>> begin RECORDS SUPPLIED

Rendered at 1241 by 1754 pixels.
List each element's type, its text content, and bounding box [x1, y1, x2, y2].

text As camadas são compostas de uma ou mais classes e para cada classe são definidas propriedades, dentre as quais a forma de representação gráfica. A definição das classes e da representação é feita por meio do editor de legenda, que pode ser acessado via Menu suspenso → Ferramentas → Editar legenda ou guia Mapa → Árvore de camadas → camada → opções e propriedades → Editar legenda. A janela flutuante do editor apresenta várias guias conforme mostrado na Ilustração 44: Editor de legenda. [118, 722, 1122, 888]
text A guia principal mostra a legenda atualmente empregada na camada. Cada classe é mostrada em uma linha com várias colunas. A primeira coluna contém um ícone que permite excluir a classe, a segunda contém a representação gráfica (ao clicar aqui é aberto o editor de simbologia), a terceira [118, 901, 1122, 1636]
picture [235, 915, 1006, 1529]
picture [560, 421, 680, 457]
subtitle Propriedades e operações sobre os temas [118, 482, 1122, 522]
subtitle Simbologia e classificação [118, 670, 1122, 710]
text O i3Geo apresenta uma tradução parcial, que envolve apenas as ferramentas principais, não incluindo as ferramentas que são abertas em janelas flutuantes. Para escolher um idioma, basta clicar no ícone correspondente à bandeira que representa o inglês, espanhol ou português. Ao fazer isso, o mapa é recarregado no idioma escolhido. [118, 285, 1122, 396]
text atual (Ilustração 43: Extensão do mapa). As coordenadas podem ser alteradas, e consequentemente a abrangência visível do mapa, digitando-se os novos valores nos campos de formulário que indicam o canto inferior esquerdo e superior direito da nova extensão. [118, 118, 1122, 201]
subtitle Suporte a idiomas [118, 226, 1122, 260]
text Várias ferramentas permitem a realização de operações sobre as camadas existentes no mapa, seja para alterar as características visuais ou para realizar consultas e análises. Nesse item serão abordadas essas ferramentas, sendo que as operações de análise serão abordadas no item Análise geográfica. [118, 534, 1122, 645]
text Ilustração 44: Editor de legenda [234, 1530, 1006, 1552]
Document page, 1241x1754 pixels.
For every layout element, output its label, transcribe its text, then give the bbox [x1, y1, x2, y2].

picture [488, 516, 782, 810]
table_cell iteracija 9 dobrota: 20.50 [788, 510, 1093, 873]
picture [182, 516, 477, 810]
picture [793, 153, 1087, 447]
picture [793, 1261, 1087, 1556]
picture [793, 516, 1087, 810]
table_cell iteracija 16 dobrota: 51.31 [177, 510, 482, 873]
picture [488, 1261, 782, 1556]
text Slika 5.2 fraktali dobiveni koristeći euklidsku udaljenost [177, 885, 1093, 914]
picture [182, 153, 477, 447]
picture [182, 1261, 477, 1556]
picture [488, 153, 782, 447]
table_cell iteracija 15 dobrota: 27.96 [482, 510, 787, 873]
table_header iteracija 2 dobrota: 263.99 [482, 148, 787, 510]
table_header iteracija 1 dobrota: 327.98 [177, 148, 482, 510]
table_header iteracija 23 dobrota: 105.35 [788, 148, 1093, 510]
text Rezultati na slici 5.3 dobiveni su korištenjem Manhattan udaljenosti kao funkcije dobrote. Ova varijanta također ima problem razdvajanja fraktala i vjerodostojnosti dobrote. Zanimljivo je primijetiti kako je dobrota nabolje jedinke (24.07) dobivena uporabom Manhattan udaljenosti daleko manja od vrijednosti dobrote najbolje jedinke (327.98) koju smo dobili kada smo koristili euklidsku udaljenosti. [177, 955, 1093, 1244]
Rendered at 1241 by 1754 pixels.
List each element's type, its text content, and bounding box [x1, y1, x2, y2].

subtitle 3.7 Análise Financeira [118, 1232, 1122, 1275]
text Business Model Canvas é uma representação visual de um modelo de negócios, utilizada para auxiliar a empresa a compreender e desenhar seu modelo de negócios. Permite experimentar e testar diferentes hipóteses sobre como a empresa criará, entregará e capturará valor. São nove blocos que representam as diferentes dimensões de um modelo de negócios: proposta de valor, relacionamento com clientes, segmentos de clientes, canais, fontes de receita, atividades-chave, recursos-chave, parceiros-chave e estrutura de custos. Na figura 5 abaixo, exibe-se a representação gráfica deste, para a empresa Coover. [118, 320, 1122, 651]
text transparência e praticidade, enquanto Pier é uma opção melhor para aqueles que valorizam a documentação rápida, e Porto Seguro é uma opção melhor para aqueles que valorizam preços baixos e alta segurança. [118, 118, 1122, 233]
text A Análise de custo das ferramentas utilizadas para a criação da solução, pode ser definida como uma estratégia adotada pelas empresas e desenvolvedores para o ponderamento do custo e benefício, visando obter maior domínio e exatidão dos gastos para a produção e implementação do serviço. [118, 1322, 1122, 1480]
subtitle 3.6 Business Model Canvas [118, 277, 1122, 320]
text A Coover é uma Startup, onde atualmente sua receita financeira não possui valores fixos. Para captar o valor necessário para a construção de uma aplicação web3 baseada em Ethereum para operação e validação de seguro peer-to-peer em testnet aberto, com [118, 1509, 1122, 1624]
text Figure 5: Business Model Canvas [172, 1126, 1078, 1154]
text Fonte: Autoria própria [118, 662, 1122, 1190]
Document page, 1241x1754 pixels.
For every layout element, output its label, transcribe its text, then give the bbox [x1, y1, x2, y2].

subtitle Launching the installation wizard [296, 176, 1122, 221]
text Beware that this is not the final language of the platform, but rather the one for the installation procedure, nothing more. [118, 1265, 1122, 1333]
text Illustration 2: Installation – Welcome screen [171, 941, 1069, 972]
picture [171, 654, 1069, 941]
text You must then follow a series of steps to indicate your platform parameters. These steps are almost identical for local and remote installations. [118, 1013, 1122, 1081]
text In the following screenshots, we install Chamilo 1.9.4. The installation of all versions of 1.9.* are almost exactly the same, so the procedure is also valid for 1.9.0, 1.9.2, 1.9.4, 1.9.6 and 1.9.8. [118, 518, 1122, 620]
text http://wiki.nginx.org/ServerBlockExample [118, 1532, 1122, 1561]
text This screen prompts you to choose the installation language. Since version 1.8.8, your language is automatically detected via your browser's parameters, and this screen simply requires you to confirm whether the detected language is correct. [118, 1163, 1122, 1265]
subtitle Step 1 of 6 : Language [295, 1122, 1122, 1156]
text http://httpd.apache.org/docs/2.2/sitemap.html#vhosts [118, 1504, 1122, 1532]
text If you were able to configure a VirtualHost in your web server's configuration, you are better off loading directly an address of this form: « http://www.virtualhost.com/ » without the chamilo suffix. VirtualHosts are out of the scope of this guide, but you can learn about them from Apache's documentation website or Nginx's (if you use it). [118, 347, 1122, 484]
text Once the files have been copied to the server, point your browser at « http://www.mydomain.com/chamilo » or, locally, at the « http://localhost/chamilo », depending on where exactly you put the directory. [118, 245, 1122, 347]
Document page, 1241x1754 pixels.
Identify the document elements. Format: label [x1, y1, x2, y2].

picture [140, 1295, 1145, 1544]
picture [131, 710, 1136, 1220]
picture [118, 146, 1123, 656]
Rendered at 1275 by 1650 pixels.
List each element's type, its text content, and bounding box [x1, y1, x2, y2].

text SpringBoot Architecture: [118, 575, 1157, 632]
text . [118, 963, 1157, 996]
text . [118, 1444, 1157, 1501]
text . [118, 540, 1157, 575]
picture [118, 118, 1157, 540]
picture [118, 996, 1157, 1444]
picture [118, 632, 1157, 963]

>> end RECORDS SUPPLIED

**WHAT YOU SHOULD DO**
Can you render the part of the records that opens with the line containing "text As camadas" and closes with the line containing "subtitle Simbologia e", both included, as a Markdown table with the columns No. and Record Line, leaving out any blank lines?

**RESULT FOR THIS EXERCISE**
| No. | Record Line |
|---|---|
| 1 | text As camadas são compostas de uma ou mais classes e para cada classe são definidas propriedades, dentre as quais a forma de representação gráfica. A definição das classes e da representação é feita por meio do editor de legenda, que pode ser acessado via Menu suspenso → Ferramentas → Editar legenda ou guia Mapa → Árvore de camadas → camada → opções e propriedades → Editar legenda. A janela flutuante do editor apresenta várias guias conforme mostrado na Ilustração 44: Editor de legenda. [118, 722, 1122, 888] |
| 2 | text A guia principal mostra a legenda atualmente empregada na camada. Cada classe é mostrada em uma linha com várias colunas. A primeira coluna contém um ícone que permite excluir a classe, a segunda contém a representação gráfica (ao clicar aqui é aberto o editor de simbologia), a terceira [118, 901, 1122, 1636] |
| 3 | picture [235, 915, 1006, 1529] |
| 4 | picture [560, 421, 680, 457] |
| 5 | subtitle Propriedades e operações sobre os temas [118, 482, 1122, 522] |
| 6 | subtitle Simbologia e classificação [118, 670, 1122, 710] |